Writing and journaling is extremely therapeutic. I know this very well. I started writing poetry around 5th grade and I continued doing so until my brief stay in college. I used to love to write not because I wanted to be a writer but because it allowed me to express and divulge my emotions. In moments of extreme sadness writing became essential to me. But after college, after I met the love of my life I completely stopped. I no longer found it necessary. In fact, I threw out every single poem I ever wrote in my entire life. My high school creative writing teacher would kill me!
I remember putting them in a black garbage bag hoping that my past would be thrown out with them. I wanted a new start. I didn't want all those memories wearing me down. I rather them take my place at a landfill.

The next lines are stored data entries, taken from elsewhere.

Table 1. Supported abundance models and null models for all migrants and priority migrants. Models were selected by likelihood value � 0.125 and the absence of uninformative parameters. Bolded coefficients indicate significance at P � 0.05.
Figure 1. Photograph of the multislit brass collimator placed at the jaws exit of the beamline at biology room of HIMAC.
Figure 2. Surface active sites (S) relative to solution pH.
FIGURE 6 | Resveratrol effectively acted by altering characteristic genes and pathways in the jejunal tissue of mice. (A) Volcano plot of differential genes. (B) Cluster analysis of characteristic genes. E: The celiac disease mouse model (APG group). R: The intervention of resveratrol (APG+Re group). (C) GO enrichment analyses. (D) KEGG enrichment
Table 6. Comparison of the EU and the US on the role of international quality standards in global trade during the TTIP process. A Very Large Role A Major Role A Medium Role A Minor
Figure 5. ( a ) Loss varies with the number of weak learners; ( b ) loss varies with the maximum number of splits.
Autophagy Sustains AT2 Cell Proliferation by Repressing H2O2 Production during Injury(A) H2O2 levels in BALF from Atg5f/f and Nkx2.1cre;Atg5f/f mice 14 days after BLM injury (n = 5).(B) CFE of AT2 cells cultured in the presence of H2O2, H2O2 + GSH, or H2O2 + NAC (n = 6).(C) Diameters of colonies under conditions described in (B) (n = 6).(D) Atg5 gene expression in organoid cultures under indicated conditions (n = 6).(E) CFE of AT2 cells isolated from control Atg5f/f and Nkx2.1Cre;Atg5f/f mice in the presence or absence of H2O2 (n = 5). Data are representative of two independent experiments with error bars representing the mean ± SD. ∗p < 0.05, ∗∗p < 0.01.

6 years ago I allowed myself to accept the good in my life. I allowed myself to be happy by removing all of the negative people and things that surrounded me. Now that I've cleansed myself of all of that I think it's fair to say that maybe I should write again. I want to leave something behind for my future children. I want to leave something behind for myself.
Unfortunately it's been so long since I've written something that it doesn't come as easily as it used to. Sadness is very powerful inspiration. I can't find any inspiration in my current state.
I'm going to try to do this in baby steps.
When I was in high school I used to read one book each week. I think that really helped and it probably sparked something. I haven't read anything in so long. I've bombarded my brain with images and sounds. So this weekend, I'll be heading to the library. I have no clue what to pick out. Any suggestions?
5 comments:
Your dilemma sounds soooo familiar. I always found it a little strange (and scary) that my inspiration came from being absolutely lost.
Try Anne McCaffrey's "Crystal Singer" series if you can find it. These books are all over the place -- sci-fi, fantasy, romance, inner philosophical turmoil... I wrote for about a month straight after reading them. Some movies and even songs (Blind Guardian's "Sacred") are inspiring too.
Don't find it scary! lol Trust me, a lot of people out there are like that and in my opinion, most of the best things in life come from our struggles.
I'm heading to the library tomorrow so I'll check "Crystal Singer" out! Thank you so much for recommending her books. :D I'll also check out that song ;).
Have a great weekend!
Good luck with the writing, im sure you'll be fine, I wish I put more time aside as you are doing to read and write more, I bury myself in my crafts too much perhaps.
Aww I used to write in my journal almost every single night before I went to bed - all through high school! Granted, most of these entries were about boys but I love reading back on them now!
When I met my boyfriend, I also stopped writing and I wish I hadn't. I wish I could read back on all those 'firsts' because some are very easy to forget.
I think I might start writing in my journal again =) Thanks "Turtle Bead"!!
Try getting inspired by the ACoLab! It may be the perfect venue to spark something without a lot of pressure!! (acolab.blogspot)
I also feel like just practicing like you do with the blog is a great way to get back into writing. Don't you agree?